THE great cockle grab in the estuary off Lytham is earning Fylde a drop in the ocean.
Hundreds of cocklers have turned up to rake in thousands of pounds from the rich harvest, but comparatively, Fylde’s income from it is small fry.
A council spokesman said: “There’s a £1,000 concession available to Fylde Council from the merchants who buy the cockles.
“The cocklers are permitted, but that’s by the Inshore Fisheries and Conservation Authority (IFCA).”
The spokesman said three merchants were operating.
Cocklers’ licence fees are paid directly to IFCA.
Resident, Jim Sayers, of Ribble Point, Inner Promenade, Fairhaven, said: “Now the cocklers are swarming all over the estuary, it is clear from the numbers involved that there is a lot of money to be made.
“It begs the question, how is the local economy benefiting? Most of those involved are from well outside the area, even outside Lancashire.
“Assuming that they all have licenses, where do the proceeds go?”
He added: “At 1pm last Saturday there were almost 100 vehicles, many with boat trailers, on the foreshore adjacent to Seafield Road slipway and more parked in Seafield Road and Fairlawn Road.
“There was no-one monitoring the comings and goings. Has our council given thought to making a charge for access to the slipway?
“A charge of £50 per vehicle would be peanuts to the cocklers, who are reputed to be earning £250 per day.
“Such a charge would raise several thousand pounds. Instead, we will probably just be left with the bill for clearing up after them.
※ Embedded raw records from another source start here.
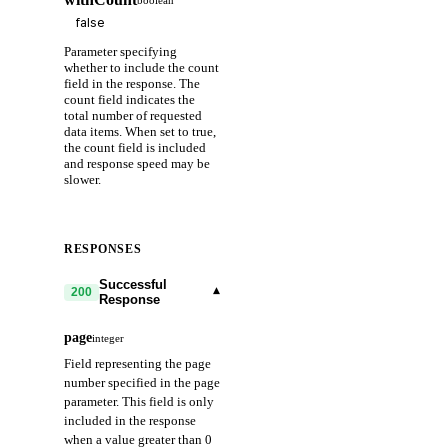
Parameter specifying
whether to include the count
field in the response. The
count field indicates the
total number of requested
data items. When set to true,
the count field is included
and response speed may be
slower.
RESPONSES
Successful
▾
200
Response
page
integer
Field representing the page
number specified in the page
parameter. This field is only
included in the response
when a value greater than 0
“Please tell me I am wrong and that we are getting something out it.”
One gang of cocklers, from North Wales, operating from the Fairhaven Road car park, next to the Beach Terrace Cafe, said they were putting something back into the local economy. One, who did not want to be named, said: “We will be here now every day, hopefully till May.
“It is good for local trade. We are going to get breakfasts here every day.”
Karen McLoughlin, who runs the Beach Terrace Cafe, South Promenade, said: “No, we’ve not had any noticeable difference in trade.”
Robert Silverwood, who runs the Lowther Pavilion cafe, said: “If they are taking from the area it would be nice if they were contributing to it.”